Humans are no strangers to sudden outbreaks of deadly diseases. Yellow fever, smallpox, cholera, influenza, the list goes on.
In times of crisis, we naturally look for signs that suffering has meaning. No one wants to believe that they are condemned to suffer alone or indefinitely. Writers, artists, musicians, and philosophers have grappled with the problem of how to make meaning out of suffering since time immemorial.
In his classic article, The Nature of Suffering and the Goals of Medicine, Eric Cassell describes the nature and causes of suffering in patients undergoing medical treatment. Yet these observations seem applicable not just to those hospitalized as a result of the COVID-19 pandemic, but also those stuck at home or compelled to work in vital occupations that expose them to undue risks.
Instead of focusing only on physical ailments, Cassell points to the loss of ties to family and culture along with our relationships with others as sources of suffering. Even the loss of our daily commute to work – as difficult as that would have been to imagine two months ago – can be disruptive to our sense of purpose in life.
Perhaps one of the most stinging blows of the pandemic has been the loss of those rituals that mark important occasions. Communities form and are maintained through rituals that help us make meaning out of momentous events like birth, illness, and death.
Without funerals, we drift between grief and acceptance. Without commencement and other milestone-marking occasions, our efforts go unrecognized. When these losses accumulate, we begin to lose vital aspects of what makes us human. The fragility and precariousness of all of these taken for granted aspects of our lives have now been brought to our awareness.
Many pandemic reading lists now feature Albert Camus’s The Plague – and for good reason. As the fictional town of Oran is locked down and its citizens retreat home, the narrator observes the “feeling of exile – that sensation of a void within which never left us, that irrational longing to hark back to the past or else to speed up the march of time, and those keen shafts of memory that stung like fire.” Most of us probably can relate to this feeling all too well, even before the pandemic.
Illness and social isolation often wipe away memories of one’s former life. The monotony of suffering takes away the sting of emotions, the weight of love, and the commonality of human experience.
In Oran, the plague weighted the psyche of the townspeople down with ennui and apathy. Plague victims and the community were forced to give up what made their lives their own by losing touch with the rhythms of everyday life. All of this may sound very familiar to 21st century ears.

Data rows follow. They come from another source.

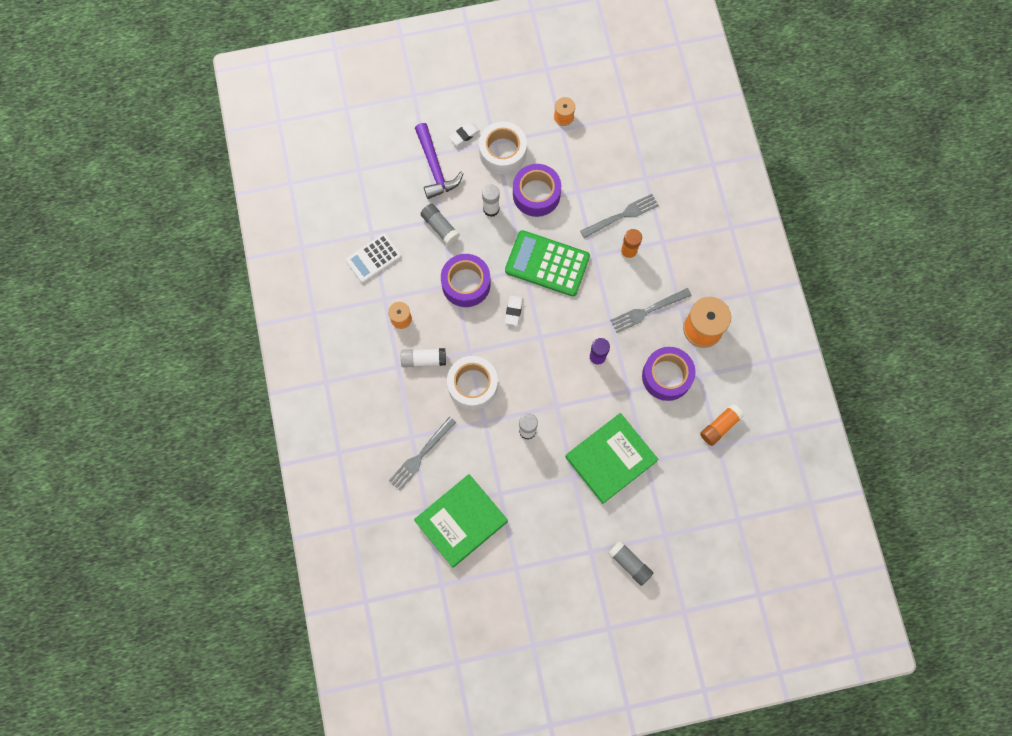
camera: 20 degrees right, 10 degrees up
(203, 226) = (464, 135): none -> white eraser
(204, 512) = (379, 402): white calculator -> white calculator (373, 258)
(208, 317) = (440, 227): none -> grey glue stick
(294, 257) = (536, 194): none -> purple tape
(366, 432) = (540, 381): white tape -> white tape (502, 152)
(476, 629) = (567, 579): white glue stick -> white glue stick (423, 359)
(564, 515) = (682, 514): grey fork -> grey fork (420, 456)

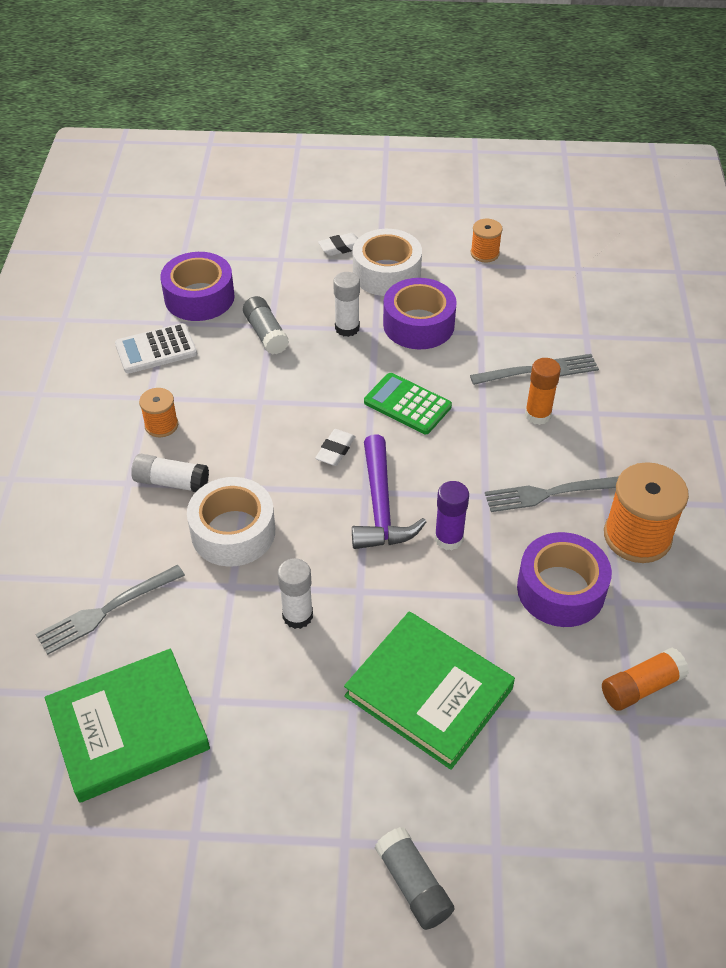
camera: 15 degrees right, 25 degrees down
(435, 168) = (286, 272): purple hammer -> purple hammer (381, 507)
(466, 284) = (276, 403): purple tape -> purple tape (199, 297)
(547, 264) = (407, 404): green calculator -> green calculator, size x0.65
(610, 459) = (429, 692): green book -> green book turned 60 degrees clockwise

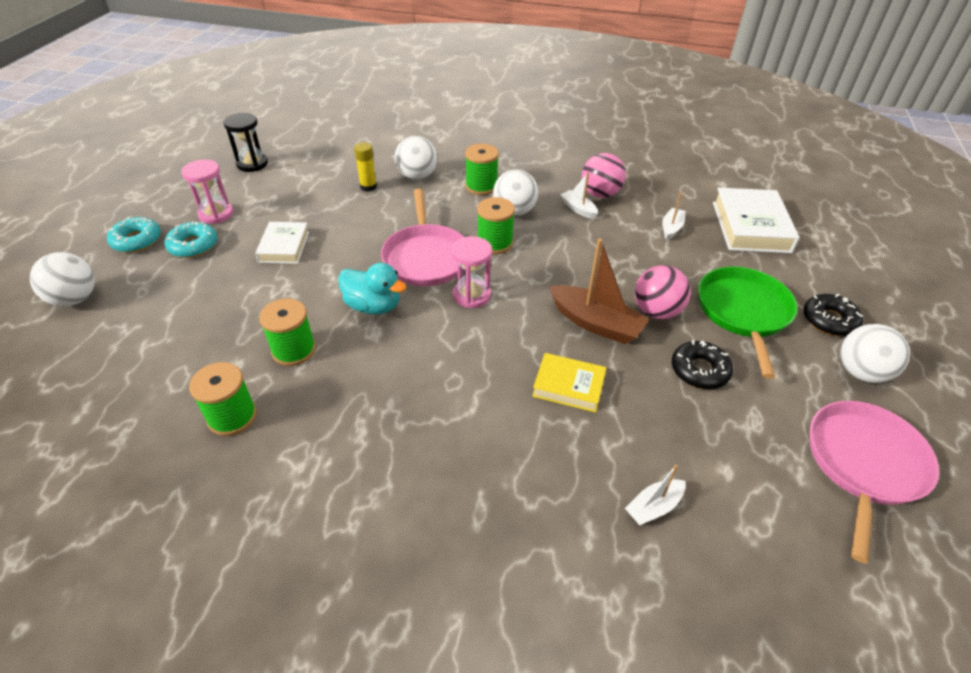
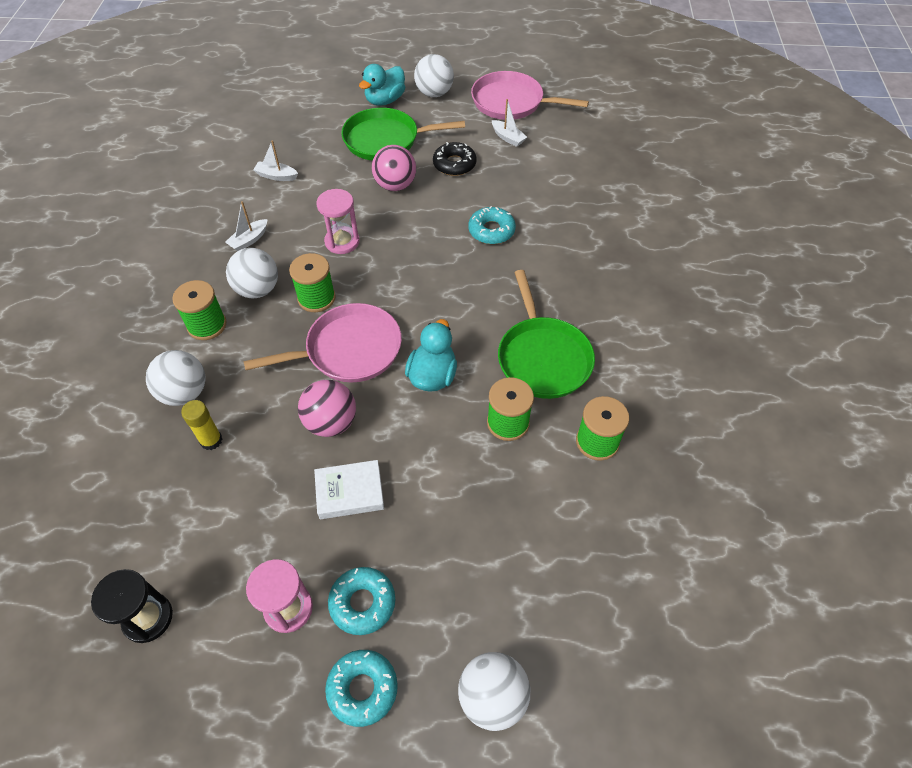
camera: 100 degrees left, 10 degrees up
(358, 394) = (543, 358): none -> green pan
(471, 295) = (400, 303): pink hourglass -> pink hourglass (342, 242)
(568, 386) = (491, 231): yellow book -> turquoise donut
(595, 323) = (418, 219): brown boat -> none
(600, 194) = (219, 225): pink ball -> pink ball (331, 422)
(653, 507) = (577, 186): white boat -> white boat (508, 138)
(751, 227) = (269, 129): white book -> none
(829, 320) = (385, 100): black donut -> turquoise duck

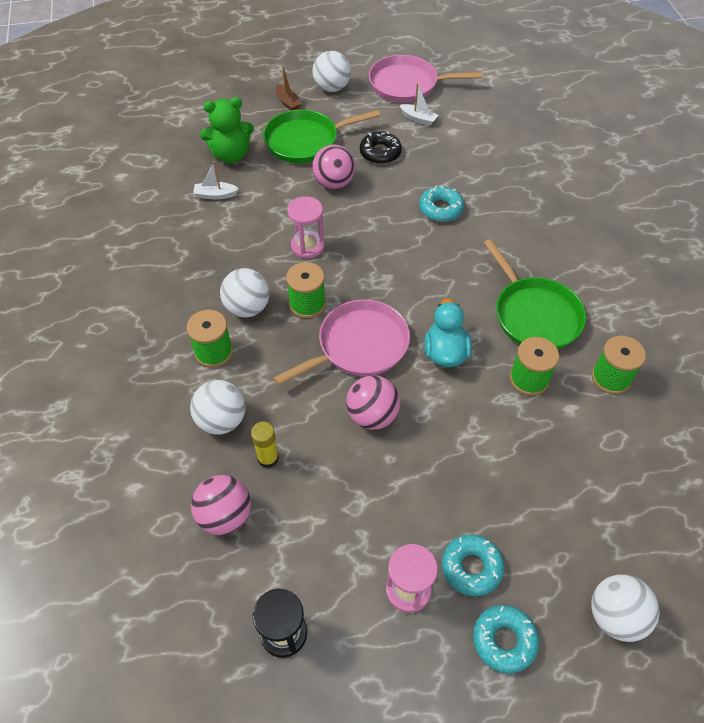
camera: 15 degrees left, 0 degrees up
(145, 487) = (225, 516): none -> pink ball
(249, 240) = (217, 262): white boat -> none
(308, 141) = (231, 155): none -> green teddy bear
(350, 492) = (417, 474): white book -> none
(385, 100) = (288, 102): turquoise duck -> brown boat

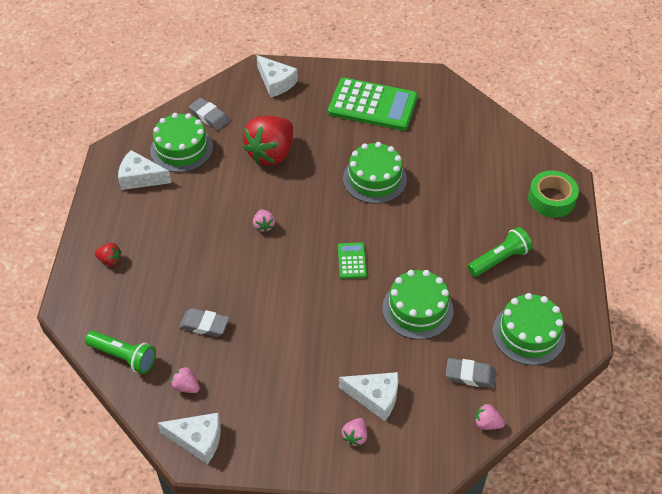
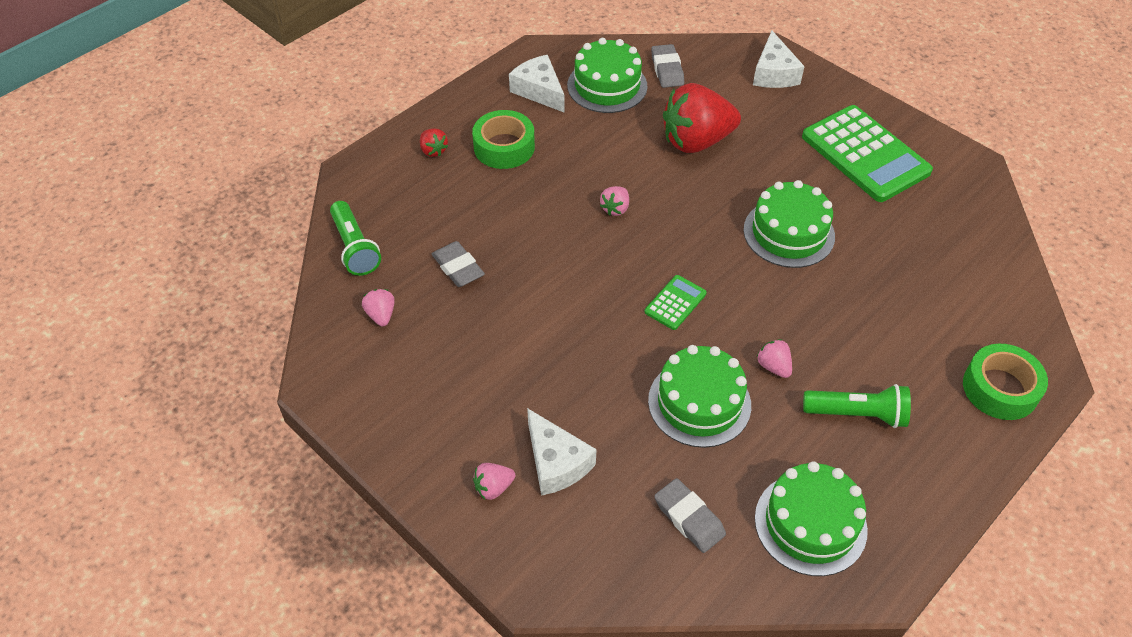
camera: 40 degrees right, 0 degrees up
(155, 229) = (504, 147): none -> green tape
(197, 440) = (339, 374): white cheese -> none
(487, 423) = (655, 587): pink strawberry -> pink strawberry (773, 367)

Turning to authors like Camus may help with understanding our situation and imagining the suffering of others, but there is also a need to take in creative expressions unrelated to our current situation to remind us of what makes life worth living.
It’s no secret that these can be found in literature, music, and performing or visual arts. Though science informs the measures we take to protect ourselves and find a cure for this dreadful disease, the humanities give our lives meaning.
There is no single source that can help us all through this challenging time in history, no panacea for the pandemic. The cruelest stroke of the virus is that it alienates us from one another. With museums, libraries, and theaters closed, many of us are stuck with the resources at our immediate disposal.
But as time seems to slow to a crawl and we view the world from our bedroom windows, any humanist worth his salt would recommend turning inward, taking stock of the past, and reflecting on what can be done to find some meaning in all of this.
A colleague of mine brought a poem to my attention – Small Kindnesses by Danusha Laméris, one that we had read as a group not too long ago. One particular passage seems to speak to our present moment: “We have so little of each other, now. So far/from tribe and fire. Only these brief moments of exchange./. What if they are the true dwelling of the holy.”
The next time I’m at the grocery store, picking up some essential items from a masked and gloved stranger, I must remind myself to share the warmth of the moment as if we were gathered around a communal fire. And to dwell together in that moment for as long as it lasts.
-By Andrew Childress, Ph.D., assistant professor in the Center for Medical Ethics and Health Policy at Baylor College of Medicine. Dr. Childress helps lead the Narrative Medicine Program and is a clinical ethicist at Houston Methodist Hospital and Baylor St. Luke’s Medical Center.